Mayfield, who works in the nonprofit sector as co-director of the environmental advocacy organization MountainTrue, urged groups to connect. “There is an efficiency and effectiveness that comes with scale, and I just cannot encourage you enough to be much more intentional about working together and coordinating the services that you are providing to the population as a way to both manage your own resources better and have better outcomes,” Mayfield said.
Those comments seemed to cause a stir among some attendees, especially those with more recently founded groups. Dewana Little, executive director of Positive Changes, expressed frustration. “Even though we are small organizations, we do have a greater impact, especially on a minority level, because we are on the ground,” Little said. “I think it gets lost in translation that our programs have been running for a while, out of our own pockets.”
Pastor Spencer Hardaway of Rock Hill Missionary Baptist Church, passionately urged the committee to not ignore grassroots organizations just because they do not have the data yet. “Don’t let us believe that we are last-funded, because we all know that it’s hard, help me Lord Jesus, for when we come for money and come for funding, we’re always put on the backscale, we’re always denied funding,” Pastor Hardaway said. “Folks who don’t look like us, for us, by us, are able to get funding in our communities and we’re not. Don’t let that be the nail that’s driven into this meeting.”
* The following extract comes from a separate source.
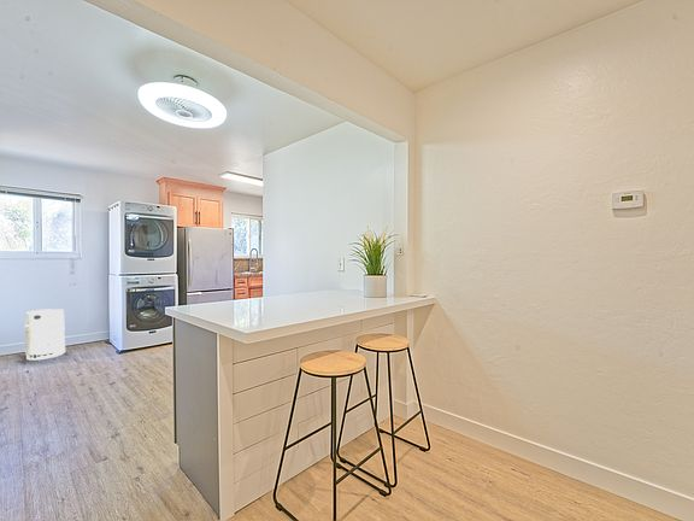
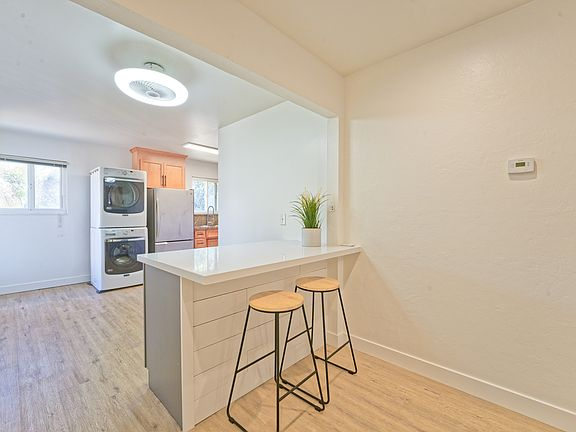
- air purifier [24,308,66,362]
Smith reassured applicants that the committee members’ comments were not an attack on any organization’s work, but that they must make tough decisions when it comes to funding. “As you’re hearing comments from up here, none of it is a slam against work that’s getting done out there,” Smith said. “What it is, is from this table, folks are trying to figure out how are we, with $158,000 — which is a pitiful amount of money to throw at this, it’s pitiful — how are we going to make the best use of it? There’s not an offense intended.”
Not all organizations were granted their requests, as the committee members had warned. In final public comments, some members of the audience voiced concerns and discouragement with the process. Members of the committee and representatives from other organizations urged those with concerns to keep the conversation going by attending public meetings to voice their struggles.
Dillashaw wrote in an email received on March 28 that the committee’s recommendations will go before the full Council for a vote at Council’s meeting on April 11.
The committee also heard updates on an affordable housing development at 338 Hilliard St. The development marks the city’s first effort to partner with private entities to redevelop city-owned property as affordable housing. The Hilliard Street site was previously the location of a city Parks and Recreation Department maintenance facility, which has been relocated.
Dillashaw and Jeff Staudinger said that a new proposal submitted by Tribute Companies reduces the number of units from 60 to 40 and the building’s height from four to three stories. Smith explained in an email after the meeting that the company realized cost factors made its initial proposal unworkable from a financial perspective. Council will vote on the revised proposal at its April 11 meeting.